In the preamble to the UDHR governments committed themselves and their peoples to progressive measures to secure the universal and effective recognition and observance of the human rights set out. The chairman of the drafting committee, Eleanor Roosevelt, supported the adoption of the UDHR as a declaration, rather than as a treaty, because she believed it would have the same kind of moral influence throughout the world as the United States Declaration of Independence within the United States. This was a prescient insight. Even though it is not formally legally binding, the declaration has been adopted in or influenced most national constitutions since 1948. It also serves as the foundation and benchmark for international treaties and national laws and international, regional, national and sub-national institutions protecting and promoting human rights, including the European Union.

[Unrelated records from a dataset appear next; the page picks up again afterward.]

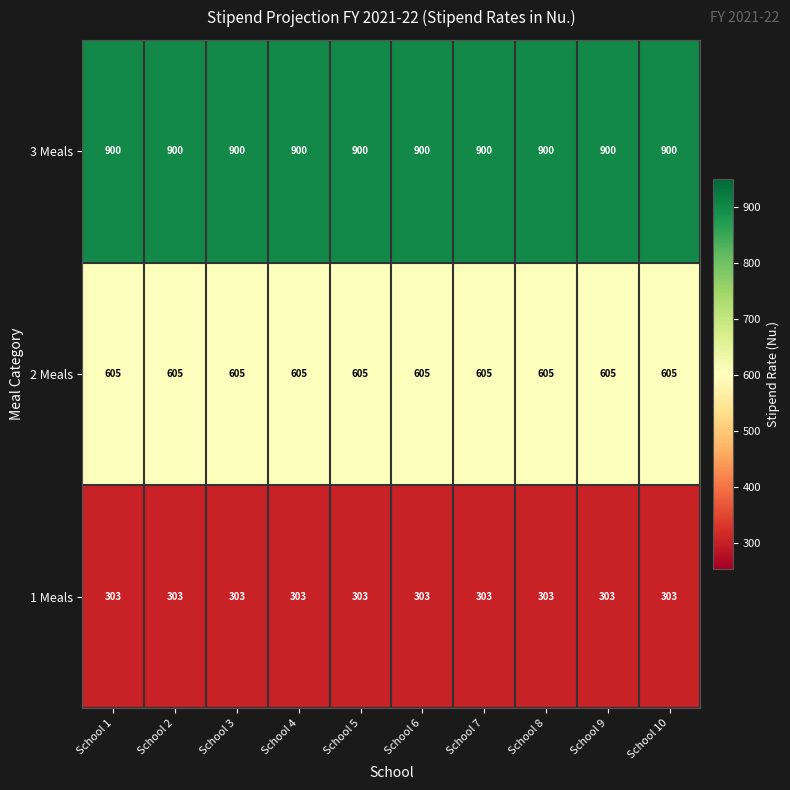

True or false: 3 Meals has a value of 257 at School 5.

False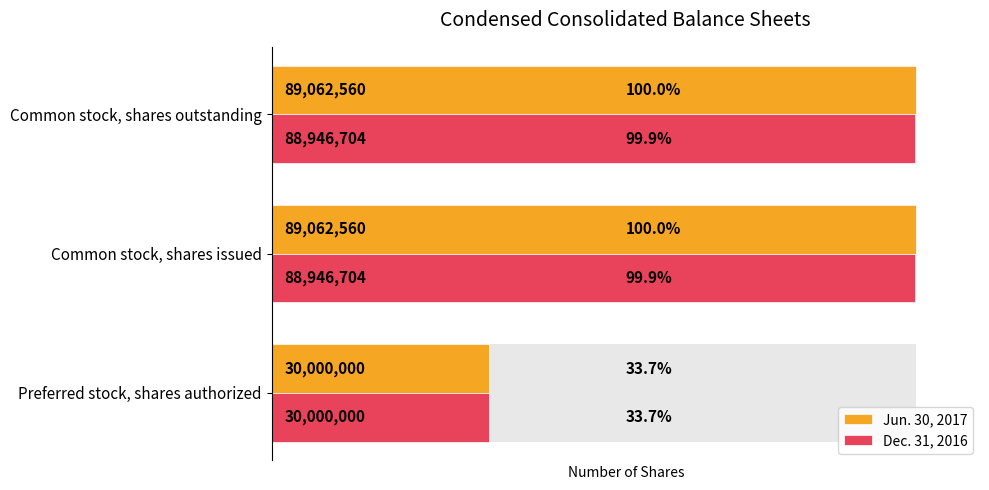

What is the value of the Jun. 30, 2017 bar at the 2nd from the left?

89062560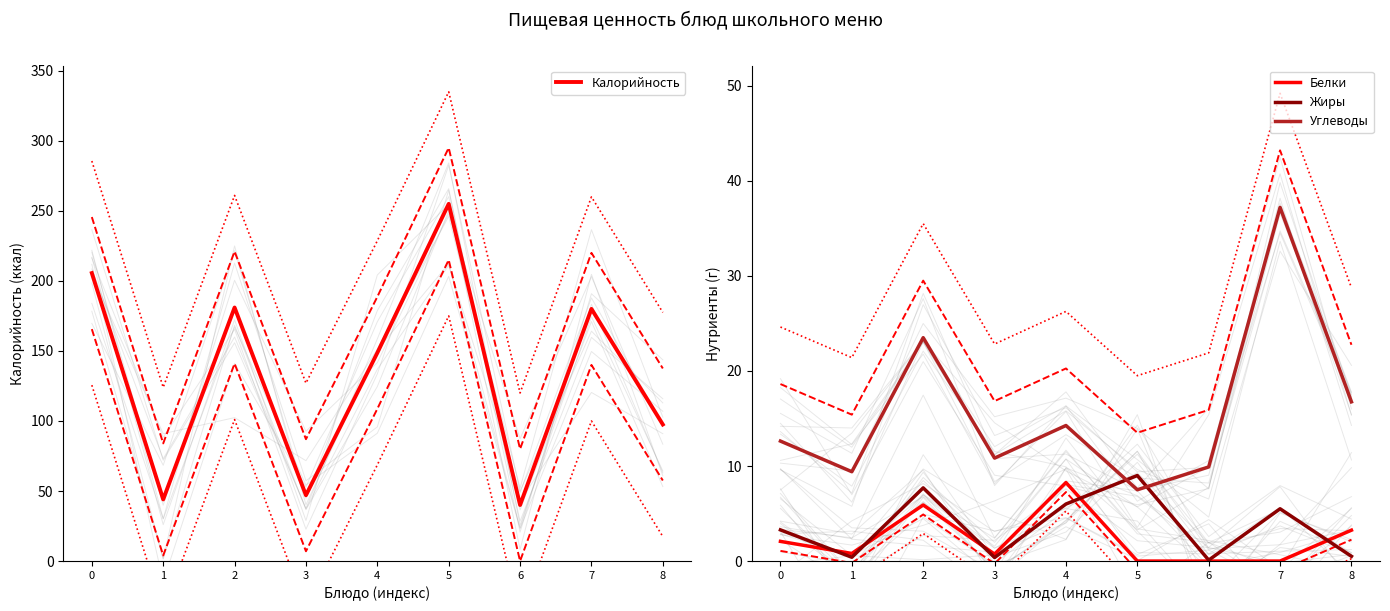

At which category does Жиры reach its first local peak?

2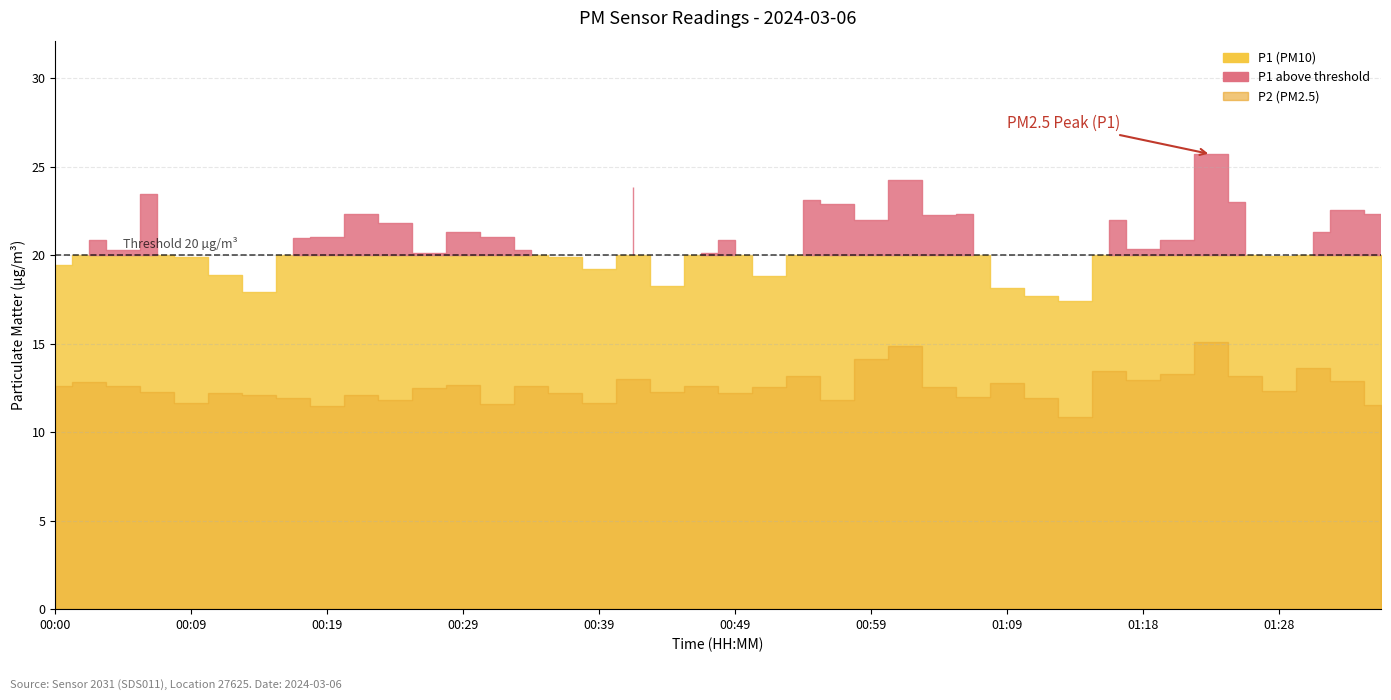

In P1, how many points are higher than both neighbors (excluding endpoints)?

12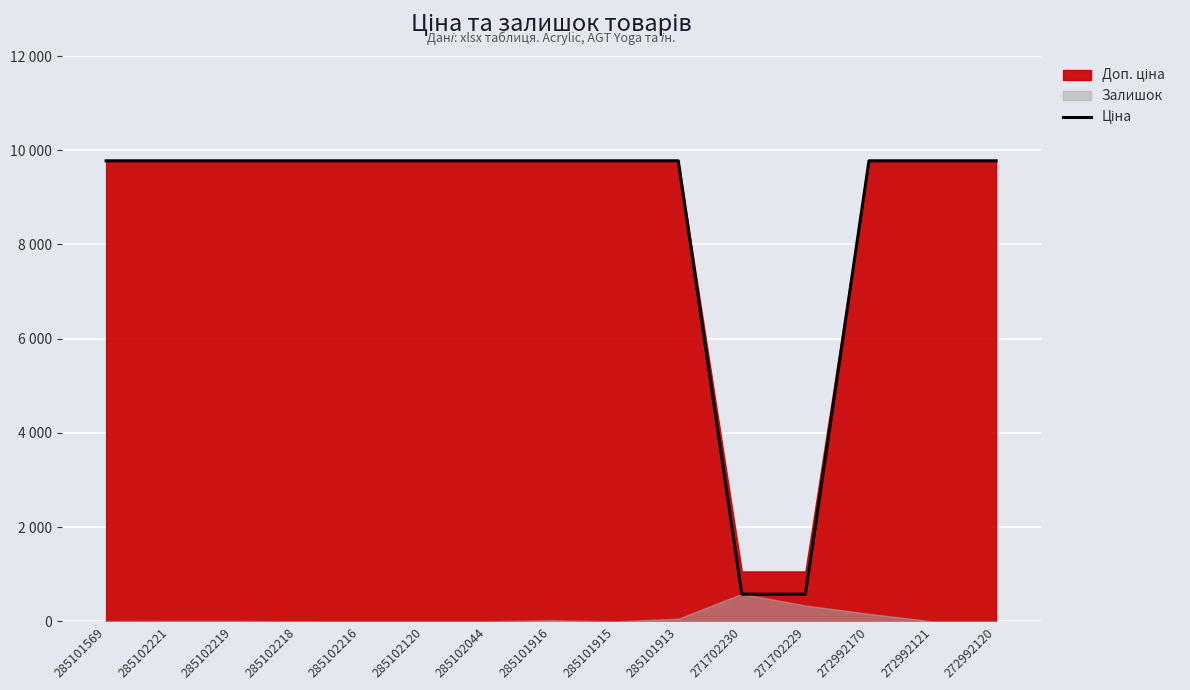

Reading left to right, transcribe all the data shown in this chart.

285101569=9775.5	285102221=9775.5	285102219=9775.5	285102218=9775.5	285102216=9775.5	285102120=9775.5	285102044=9775.5	285101916=9775.5	285101915=9775.5	285101913=9775.5	271702230=578.1	271702229=578.1	272992170=9775.5	272992121=9775.5	272992120=9775.5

The declaration became even more influential after the end of the Cold War brought a more genuine universality to bear on human rights. Those events also accentuated abiding dilemmas between sovereignty and intervention, individual, collective and state rights, the correct balance between legal, political and socio-economic freedoms and between different cultural traditions. Part of the genius of the declaration is that it has been able to withstand such conflicting interpretations, as well as the glaring contradictions between the rights it proclaims and the everyday reality of oppression still suffered by so many of the world's peoples.
Eleanor Roosevelt also asked where universal human rights begin and provided the following answer: "In small places, close to home - so close and so small that they cannot be seen on any maps of the world". The special anthology magazine published with today's Irish Timesbrings that intimate cartography vividly to life in the reflections of Irish writers on the UDHR's 31 articles, bringing home their abiding capacity to inspire.